Cebu is c!osed at this moment, I guess you are not arriving in the next week or so. It will be closed until they dig the Korean airline out of the end of the runway.


----------



## Howard_Z (7 mo ago)

I was able to buy food to eat at Manila airport before my flight.

I had a long layover in Inchon, South Korea.
I brought food with me on the flight because experience taught me that Duncan Donuts is the only food available.

Is food available in Cebu ?

One thing to consider.


----------



## ozemike (Oct 17, 2021)

Howard_Z said:


> I was able to buy food to eat at Manila airport before my flight.
> 
> I had a long layover in Inchon, South Korea.
> I brought food with me on the flight because experience taught me that Duncan Donuts is the only food available.
> ...


Plenty food choices in the new Cebu airport


----------



## bigpearl (Jan 24, 2016)

Just a thought Katana. Have you looked at PAL as they have their own terminal and from memory (could be wrong) is international and domestic in the same terminal (2), north and south wings.
Check out their flights perhaps.

Cheers, Steve.


----------



## Howard_Z (7 mo ago)

Does Cebu have short runways ?


BBC News - Korean Air crash: Plane overruns runway in bad weather








Korean Air plane overruns runway in bad weather


A Korean Air plane overran on the runway while landing at Mactan-Cebu International Airport in the Philippines.



www.bbc.co.uk


----------



## fmartin_gila (May 15, 2011)

Been somewhat over 10 years since I flew in & out of Cebu and I think they have a new airport & runway since. A Korean Air jet just ran off the end there so may be closed for a while till they get cleared. You may have no choice but go thru Manila. My future Brother-in-law just went back thru Manila a few weeks ago and will arrive again the 1st or 2nd for her interview. He has made no mention about problems or hassles there.

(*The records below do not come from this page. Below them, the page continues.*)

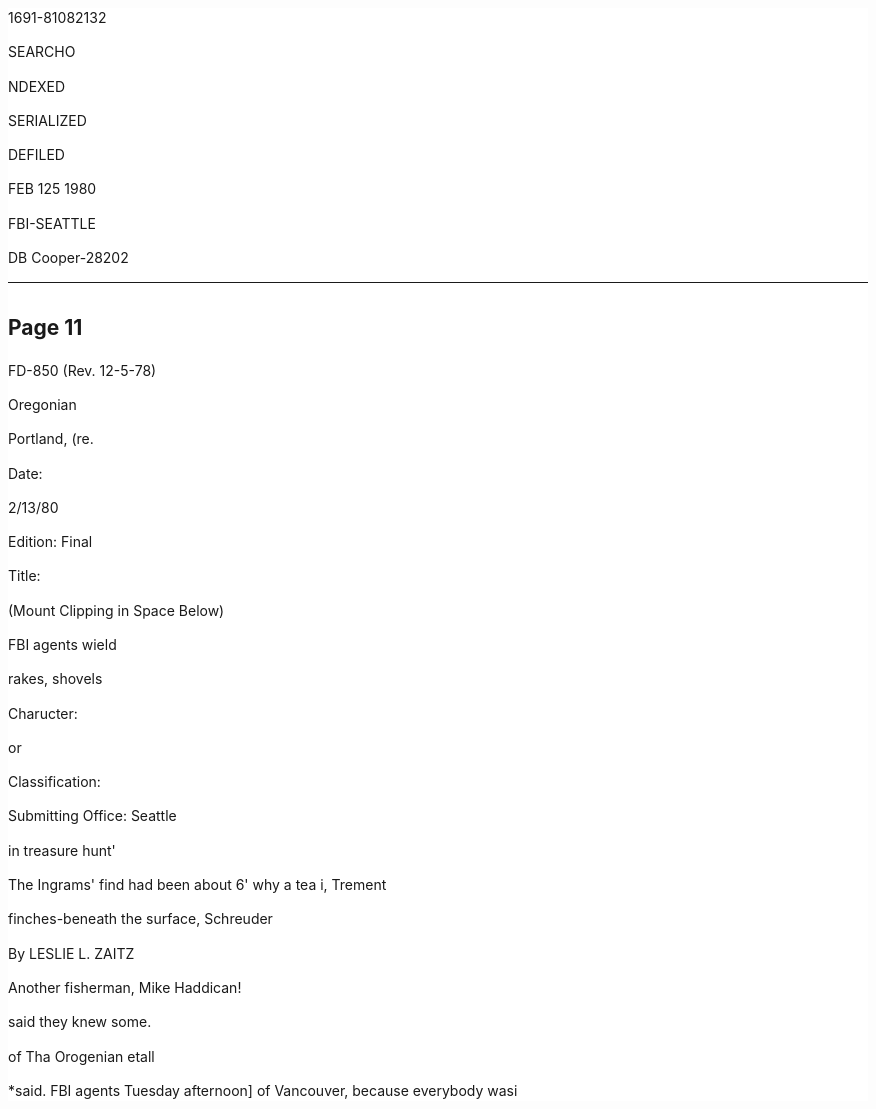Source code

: 1691-81082132

SEARCHO

NDEXED

SERIALIZED

DEFILED

FEB 125 1980

FBI-SEATTLE

DB Cooper-28202

---

## Page 11

FD-850 (Rev. 12-5-78)

Oregonian

Portland, (re.

Date:

2/13/80

Edition: Final

Title:

(Mount Clipping in Space Below)

FBI agents wield

rakes, shovels

Charucter:

or

Classification:

Submitting Office: Seattle

in treasure hunt'

The Ingrams' find had been about 6' why a tea i, Trement

finches-beneath the surface, Schreuder

By LESLIE L. ZAITZ

Another fisherman, Mike Haddican!

said they knew some.

of Tha Orogenian etall

*said. FBI agents Tuesday afternoon] of Vancouver, because everybody wasi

Let me know when you get here, maybe we could meet up for lunch or dinner. My spouse is always open for things like that and you have mentioned your lady lives in Pavia which is right next to Mandurriao where we are.

Fred


----------



## KatanaDV20 (Mar 27, 2020)

Thanks everyone for your replies, close to making a choice. I did find out that yes if I use PAL or CebuPac respectively they have their own terminals at MNL and I stay in the same building.

In Cebu I will have to get the bus to the domestic terminal but its just a 10 min walk away from a video I saw and the bus takes 2 minutes or something like that. Its right next door.

The one big difference is that from Manila the airplane is a jet (A320) while from Cebu its one of those propeller jobs (ATR or Dash 8) they sound like WW2 planes lol.



fmartin_gila said:


> Let me know when you get here, maybe we could meet up for lunch or dinner. My spouse is always open for things like that and you have mentioned your lady lives in Pavia which is right next to Mandurriao where we are.
> 
> Fred


I will! That would be nice meet you both  The gf and I will be gallivanting around (locally) for a bit and once settled will get in touch with you on the forum. I have not forgotten how you and your wife helped me in 2019 to find a Bite Center after I got nipped by a feral cat. It was - and is - much appreciated! The center is close to you, near Mega World!


----------



## Gary D (Oct 28, 2013)

Not all international airlines fly into the same Manila terminal. Cebu Pacific uses terminal 3.
International flights - All Nippon Airways, Cathay Pacific Airways, Delta Air Lines, Emirates, Etihad Airways, KLM Royal Dutch Airlines, Qantas Airways, Qatar Airways, Singapore Airlines, Turkish Airlines, United Airlines; International and Domestic flights - Cebu Pacific Air, PAL Express, Philippines AirAsia.


----------



## KatanaDV20 (Mar 27, 2020)

Gary D said:


> Not all international airlines fly into the same Manila terminal. Cebu Pacific uses terminal 3.
> International flights - All Nippon Airways, Cathay Pacific Airways, Delta Air Lines, Emirates, Etihad Airways, KLM Royal Dutch Airlines, Qantas Airways, Qatar Airways, Singapore Airlines, Turkish Airlines, United Airlines; International and Domestic flights - Cebu Pacific Air, PAL Express, Philippines AirAsia.


Appreciate this info, thanks very much! What I always dread is arriving then having to exit the airport and find a cab for a drive through heavy traffic to another terminal miles away.

From what I see now I dont need to do that at either Manila or Cebu which is a big relief.


----------